## TASK GOAL
Quote every line below from the one containing "ն հասարակական կազմակերպությ" through the one containing "սարակագետների, քաղաքագետների և", including both of those lines.

(Transcribed page contents)
------------------------------------
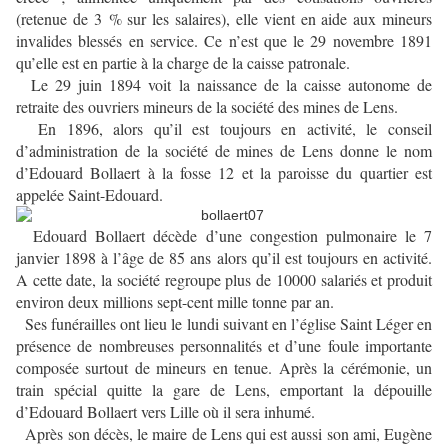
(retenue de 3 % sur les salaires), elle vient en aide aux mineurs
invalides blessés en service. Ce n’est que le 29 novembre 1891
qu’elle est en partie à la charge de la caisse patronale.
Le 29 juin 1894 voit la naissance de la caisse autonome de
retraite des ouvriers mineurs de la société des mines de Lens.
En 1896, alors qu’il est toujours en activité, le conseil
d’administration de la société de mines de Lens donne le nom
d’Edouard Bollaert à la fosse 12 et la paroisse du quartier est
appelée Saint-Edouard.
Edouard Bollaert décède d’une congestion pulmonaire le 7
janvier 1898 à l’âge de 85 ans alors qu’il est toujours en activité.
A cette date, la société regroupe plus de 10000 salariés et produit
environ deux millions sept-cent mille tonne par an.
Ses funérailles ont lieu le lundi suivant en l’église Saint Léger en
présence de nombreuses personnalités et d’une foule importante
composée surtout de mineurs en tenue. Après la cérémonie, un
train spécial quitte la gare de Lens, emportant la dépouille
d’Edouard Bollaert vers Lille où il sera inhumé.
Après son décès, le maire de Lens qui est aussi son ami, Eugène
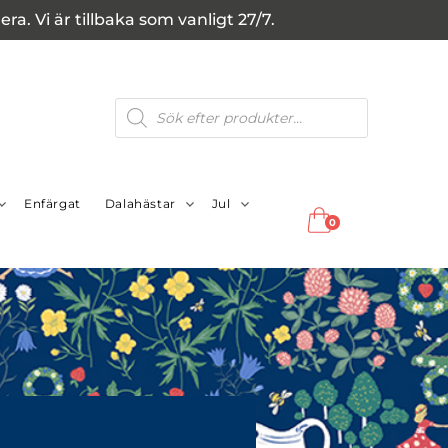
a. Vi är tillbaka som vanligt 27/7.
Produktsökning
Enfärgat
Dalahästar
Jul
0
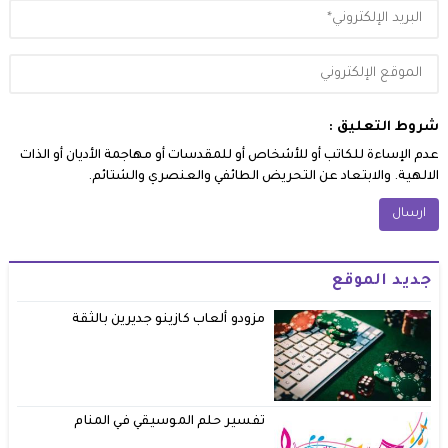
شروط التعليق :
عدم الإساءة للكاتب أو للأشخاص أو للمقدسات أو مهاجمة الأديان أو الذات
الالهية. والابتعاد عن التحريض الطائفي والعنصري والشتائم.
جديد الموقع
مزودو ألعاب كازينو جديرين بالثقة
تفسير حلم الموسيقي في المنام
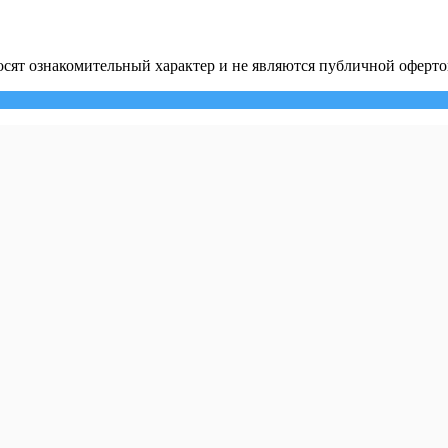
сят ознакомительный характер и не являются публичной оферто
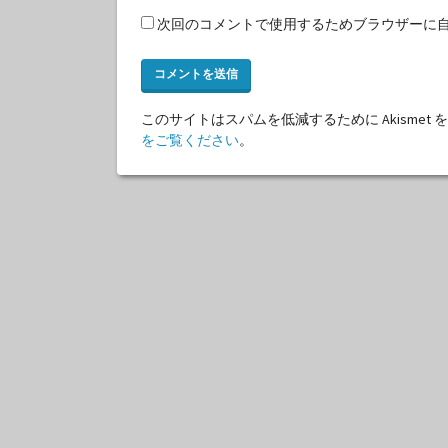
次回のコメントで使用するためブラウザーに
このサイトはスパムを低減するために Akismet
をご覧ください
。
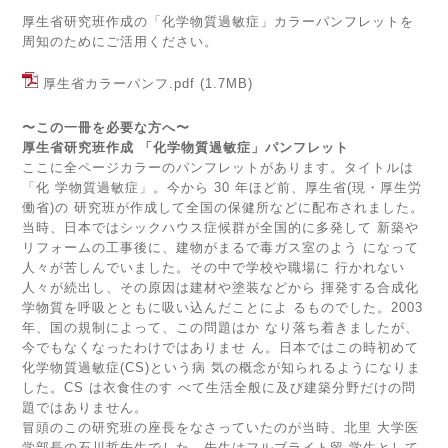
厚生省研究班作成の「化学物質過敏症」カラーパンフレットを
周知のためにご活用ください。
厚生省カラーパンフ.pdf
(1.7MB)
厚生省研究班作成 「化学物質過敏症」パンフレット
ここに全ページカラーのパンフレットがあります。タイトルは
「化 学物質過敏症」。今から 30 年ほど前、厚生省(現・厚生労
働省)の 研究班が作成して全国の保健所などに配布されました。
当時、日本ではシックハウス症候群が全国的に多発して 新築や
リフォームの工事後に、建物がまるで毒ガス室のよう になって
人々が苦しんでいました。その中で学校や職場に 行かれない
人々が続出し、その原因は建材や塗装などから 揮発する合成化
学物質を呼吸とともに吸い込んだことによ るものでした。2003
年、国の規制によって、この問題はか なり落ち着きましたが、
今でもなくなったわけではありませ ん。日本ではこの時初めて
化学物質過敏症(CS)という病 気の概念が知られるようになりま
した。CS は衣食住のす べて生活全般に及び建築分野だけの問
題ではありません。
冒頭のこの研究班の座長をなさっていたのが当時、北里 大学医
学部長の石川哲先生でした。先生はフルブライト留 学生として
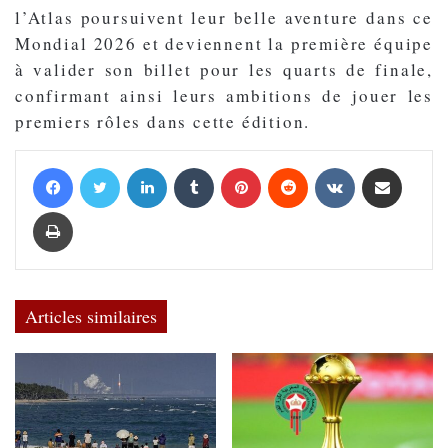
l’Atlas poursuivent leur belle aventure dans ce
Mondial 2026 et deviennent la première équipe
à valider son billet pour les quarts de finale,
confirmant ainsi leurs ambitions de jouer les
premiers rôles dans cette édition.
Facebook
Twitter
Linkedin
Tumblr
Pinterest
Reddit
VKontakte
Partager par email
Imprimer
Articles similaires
------------------------------------
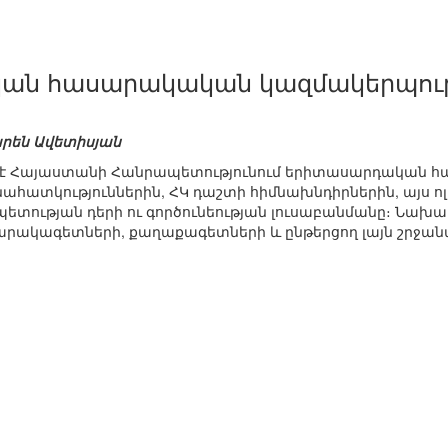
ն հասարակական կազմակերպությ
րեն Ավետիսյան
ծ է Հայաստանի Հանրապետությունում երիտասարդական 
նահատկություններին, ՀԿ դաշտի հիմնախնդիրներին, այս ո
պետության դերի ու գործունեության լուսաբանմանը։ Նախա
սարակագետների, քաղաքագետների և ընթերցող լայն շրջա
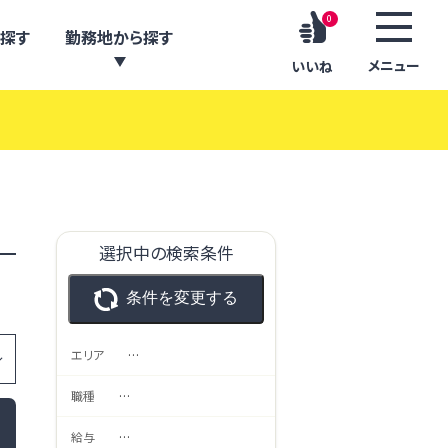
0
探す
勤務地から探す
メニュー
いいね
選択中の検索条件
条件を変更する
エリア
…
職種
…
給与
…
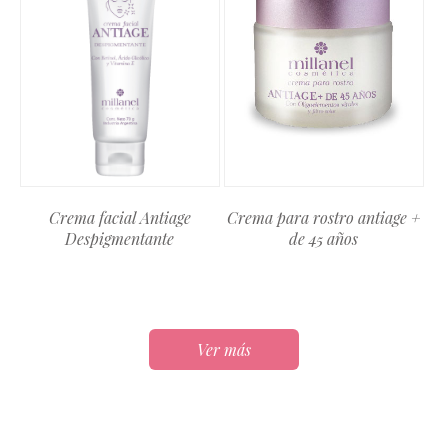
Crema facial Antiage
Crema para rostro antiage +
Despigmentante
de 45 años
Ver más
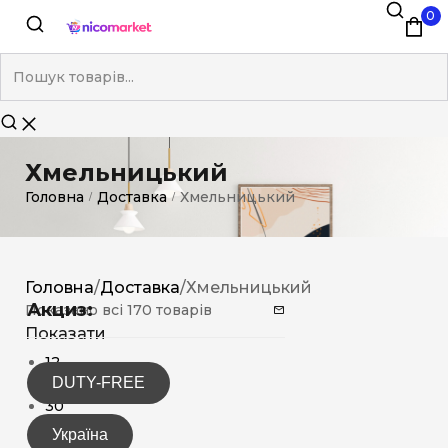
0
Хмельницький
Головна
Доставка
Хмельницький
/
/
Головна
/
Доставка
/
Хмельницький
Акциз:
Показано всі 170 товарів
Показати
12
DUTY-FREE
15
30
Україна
------------------------------------
## PROBLEM SOLUTION
ն հասարակական կազմակերպությ
րեն Ավետիսյան
ծ է Հայաստանի Հանրապետությունում երիտասարդական 
նահատկություններին, ՀԿ դաշտի հիմնախնդիրներին, այս ո
պետության դերի ու գործունեության լուսաբանմանը։ Նախա
սարակագետների, քաղաքագետների և ընթերցող լայն շրջա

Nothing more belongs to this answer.